Italy has some relatively fresh memories of a deposit levy: the 0.6% prelievo forzoso from all Italian bank accounts enacted by the government led by Giuliano Amato in 1992, when Italian public finances were facing an "extraordinary emergency". So one would expect the Italian media - and Italians themselves - to make a pretty big deal of the Cypriot bailout.

Not quite.  Although Italy's borrowing costs have inevitably been driven up a bit by the news coming from Cyprus, the media is surprisingly relaxed (and certainly no queues outside ATMs). Of the largest Italian papers, only La Repubblica and La Stampa made some room for Cyprus on the front page of today's print edition. Pope Francis and Italy's own political troubles continue to dominate. However, some Italian commentators did flag up the risks involved in the Cypriot bailout for the rest of the eurozone.

Vittorio Da Rold of Il Sole 24 Ore calls the Cypriot bailout "a dangerous precedent which undermines confidence" in the eurozone.

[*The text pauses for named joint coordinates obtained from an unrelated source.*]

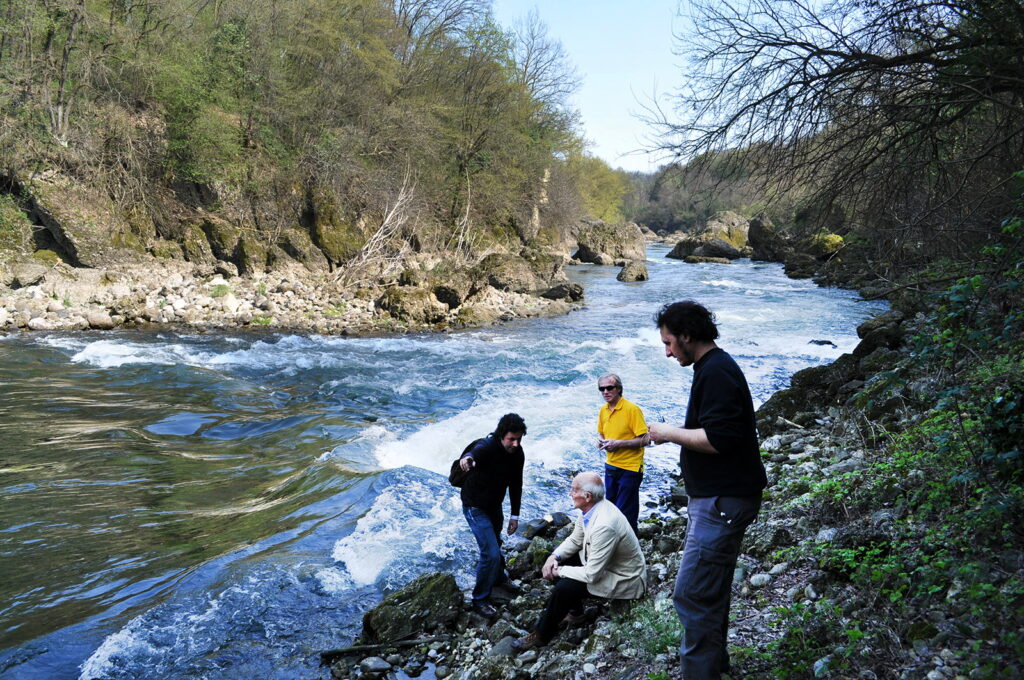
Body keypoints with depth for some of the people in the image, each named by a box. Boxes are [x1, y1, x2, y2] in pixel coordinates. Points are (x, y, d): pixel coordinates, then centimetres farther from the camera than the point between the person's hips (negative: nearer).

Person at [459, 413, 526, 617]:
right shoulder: (488, 446, -30)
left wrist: (515, 515, 1)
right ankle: (480, 599, 10)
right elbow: (473, 454, -47)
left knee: (496, 544, 28)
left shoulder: (517, 453, -11)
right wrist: (466, 459, -73)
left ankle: (499, 578, 54)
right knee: (490, 553, -10)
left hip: (495, 505, 7)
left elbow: (515, 484, -1)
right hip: (476, 507, -7)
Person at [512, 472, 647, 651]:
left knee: (563, 587, -19)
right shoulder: (591, 509, -8)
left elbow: (592, 574, -30)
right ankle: (574, 611, 22)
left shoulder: (604, 526, -35)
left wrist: (559, 571, -16)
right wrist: (555, 557, -10)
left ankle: (542, 635, 4)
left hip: (625, 580, -9)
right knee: (559, 561, 5)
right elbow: (574, 540, 8)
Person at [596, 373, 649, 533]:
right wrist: (601, 441, -1)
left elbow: (644, 440, -17)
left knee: (625, 514, -3)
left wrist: (618, 443, -22)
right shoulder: (603, 410, 6)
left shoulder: (632, 409, -16)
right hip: (611, 467, 7)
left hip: (630, 469, -7)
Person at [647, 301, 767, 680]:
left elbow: (719, 439, -25)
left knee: (693, 594, -8)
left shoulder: (716, 372, -18)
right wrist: (672, 435, 12)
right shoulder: (714, 367, 15)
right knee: (710, 589, 21)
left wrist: (670, 433, -14)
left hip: (721, 501, -11)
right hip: (718, 496, 11)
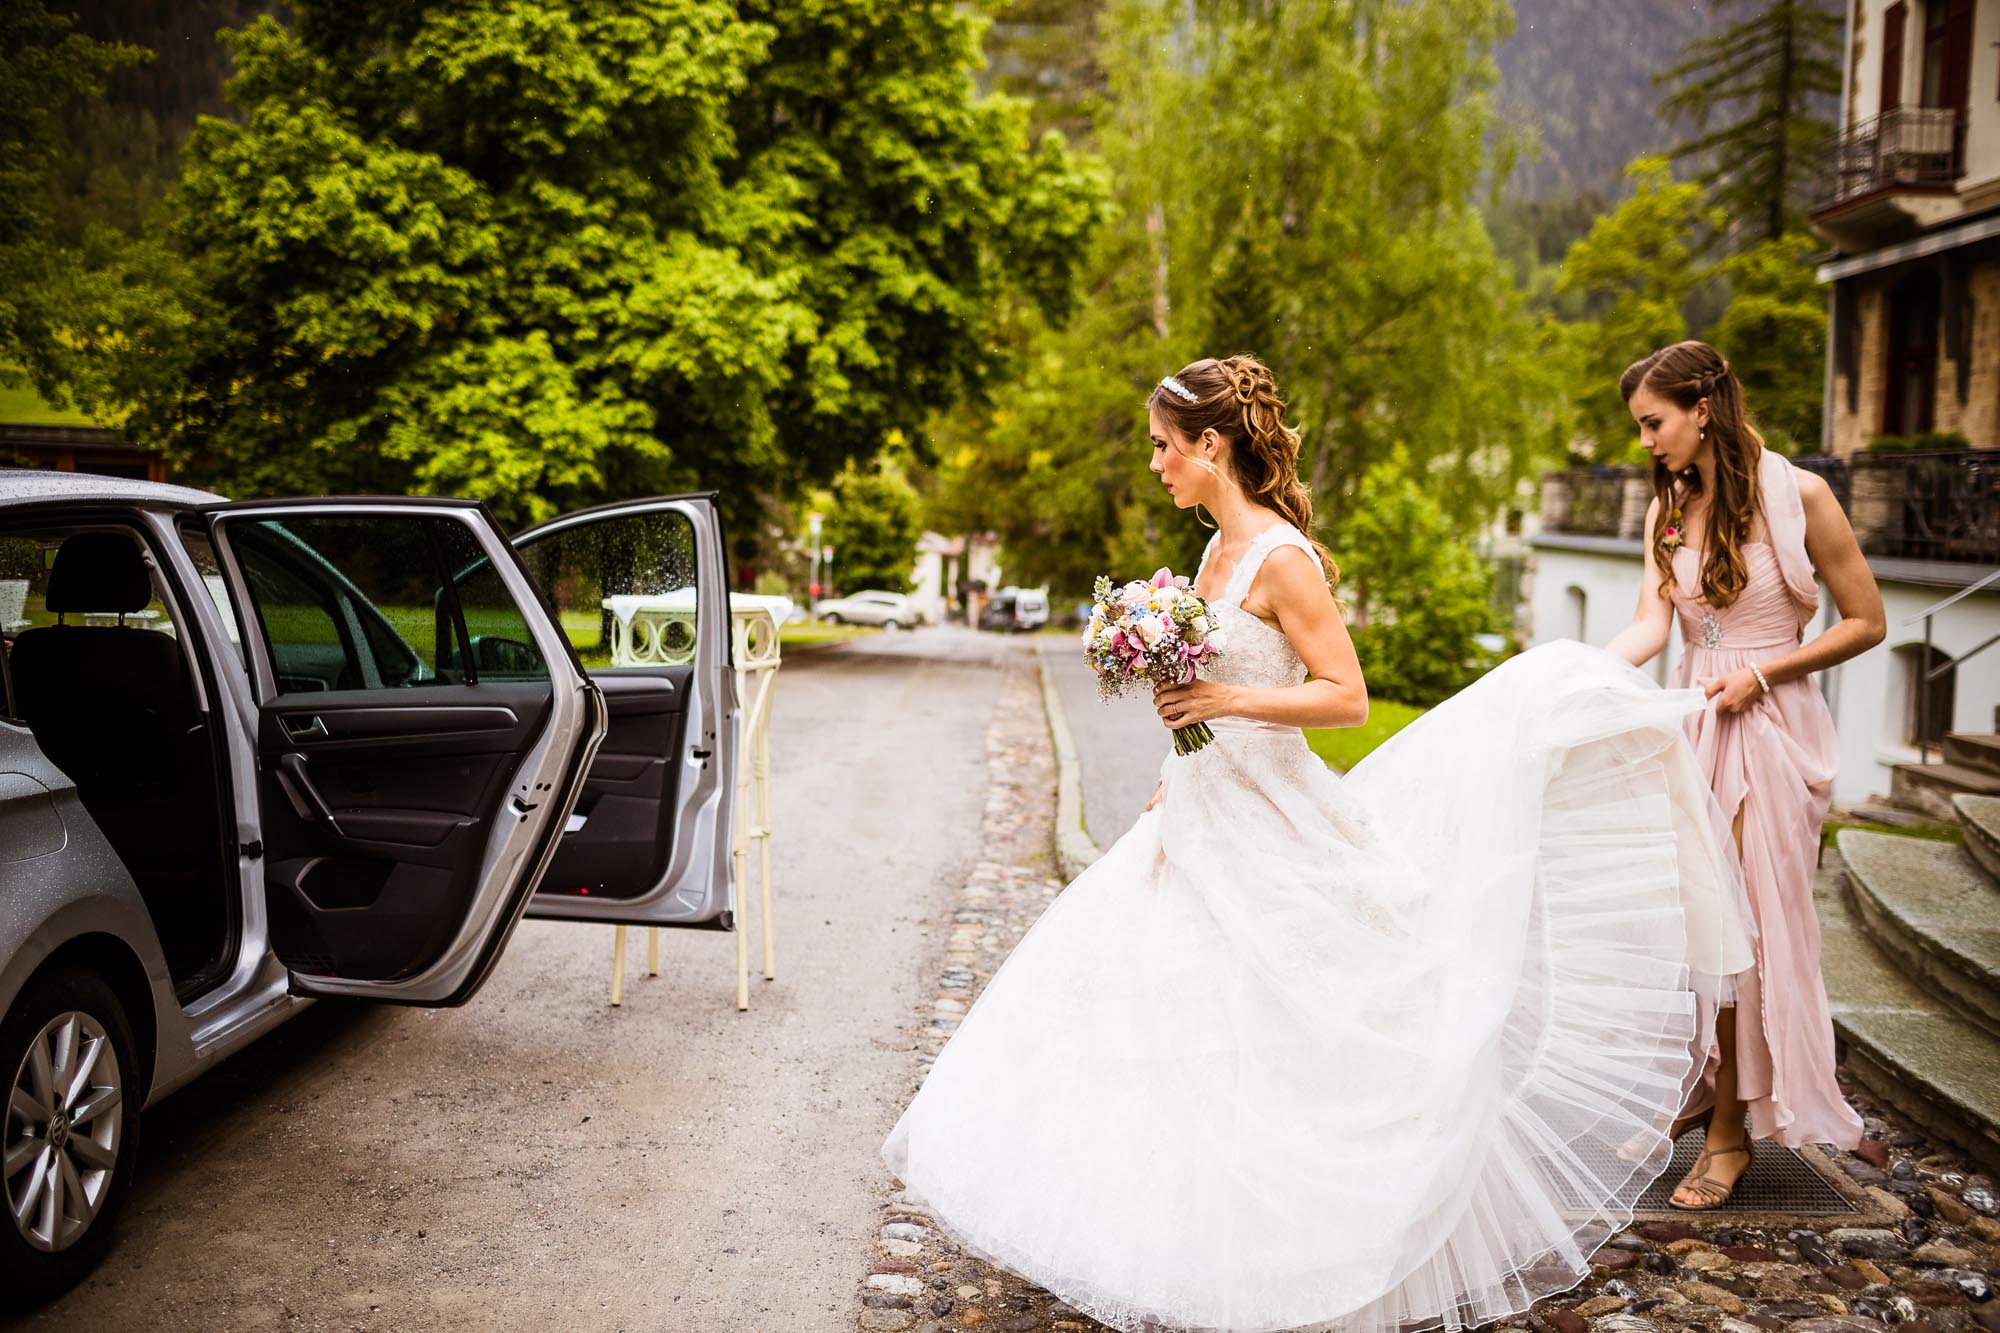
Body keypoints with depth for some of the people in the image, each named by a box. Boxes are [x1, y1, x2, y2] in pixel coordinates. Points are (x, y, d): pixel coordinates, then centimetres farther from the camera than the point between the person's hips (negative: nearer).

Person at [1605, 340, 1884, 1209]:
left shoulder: (1796, 496, -8)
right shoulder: (1669, 507, 9)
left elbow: (1866, 622, -4)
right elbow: (1651, 624, -2)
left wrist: (1761, 673, -13)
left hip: (1767, 728, -5)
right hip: (1690, 721, 5)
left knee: (1748, 927, -1)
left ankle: (1733, 1133, 10)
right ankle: (1688, 1102, 18)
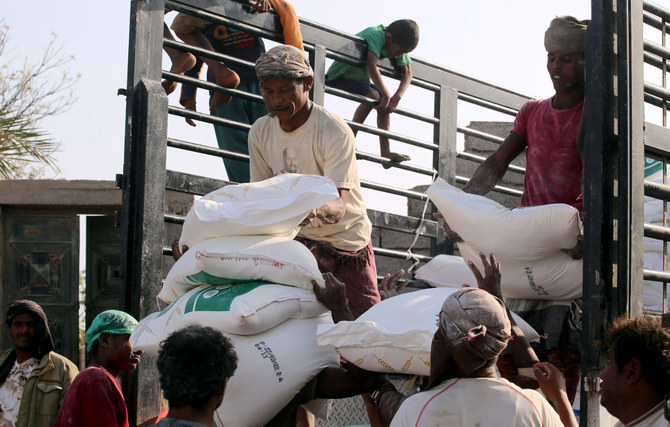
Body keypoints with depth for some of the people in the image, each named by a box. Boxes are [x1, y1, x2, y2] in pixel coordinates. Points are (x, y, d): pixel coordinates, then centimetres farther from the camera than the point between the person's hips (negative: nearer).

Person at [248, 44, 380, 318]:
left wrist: (314, 213, -54)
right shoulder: (260, 133, -5)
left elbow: (338, 207, -31)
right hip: (297, 240, 3)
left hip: (347, 241, -3)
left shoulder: (335, 132, -21)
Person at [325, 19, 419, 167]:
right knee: (373, 96, -29)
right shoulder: (375, 35, -28)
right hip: (339, 76, -9)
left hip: (359, 79, 9)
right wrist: (386, 95, -40)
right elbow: (371, 66, -42)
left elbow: (407, 72, -2)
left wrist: (398, 96, -19)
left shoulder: (399, 44, -3)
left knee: (385, 104, -3)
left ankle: (385, 152, -2)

Italian economist Giulio Sapelli put it more bluntly,
Stuff like this can generate bank panic throughout the EU. [European leaders] are crazy.
Ferruccio de Bortoli, editor of Il Corriere della Sera, has tweeted that Cyprus's deposit levy "risks creating uncertainty and fears".

Unsurprisingly, the authorities' reaction was targeted at being a lot more reassuring. Giuseppe Vegas, head of Italy's financial markets watchdog Consob, said,
There are no similarities between Cyprus and Italy...The markets are obviously nervous [over Cyprus], but I wouldn't dramatise.
Spain

Several Spanish dailies ran with Cyprus as front page story today (see here). The most common reference in the Spanish press is to Argentina's corralito - when Argentinians' accounts were frozen to prevent a bank run in the country at the end of 2001.

As in Italy, there are no signs of Spanish depositors taking to the cash points - but the interest rate on Spain's ten-year bonds has reached above 5% this morning. As in Italy, authorities have moved quickly to reassure the citizens that there is no risk of contagion spreading to Spain.

There has been some concern over contagion in the press, though, with Carlos Segovia, Economics Editor of El Mundo, writing,
Analysts from around the world start to doubt that Cyprus’s precedent may one day end up being applicable to other Southern European countries, even partially.
Under the headline, "We are a German colony", the paper's Washington correspondent Pablo Pardo goes all out,
The 'bailout' imposed by the EU [on Cyprus] is the closest thing to an armed robbery against that country's savers.
Spanish economist José Carlos Díez is not happy either. He writes in El País,
The Cypriot bailout deal confirms that there are no signs of intelligent life in Europe.
Spanish business daily El Economista is a bit more relaxed, saying in an editorial that a Cypriot-style corralito is "unthinkable" in bigger eurozone countries like Spain, Portugal or Italy. But the paper also notes,
A haircut should have been applied to bondholders before applying [the deposit levy], which now comes out as an inconsistent measure.
So critical and concerned about precedent set, but no "panic spreads amongst savers" type headlines that we have seen in certain other countries. We certainly do not play down the precedent, or defend the deal, but one should not exaggerate either.

There's no way this [the deposit levy] will be repeated in Spain or Italy, so it's not clear when the great bank run is supposed to take place - not that bank runs are impossible by any stretch of the imagination in these economies, but a deposit tax or even the precedent set here is not likely to be the cause. That said, a real question remains over whether this will hamper future bailouts, future funding from the eurozone or even the fledgling moves towards greater eurozone integration. But that is a slightly different discussion.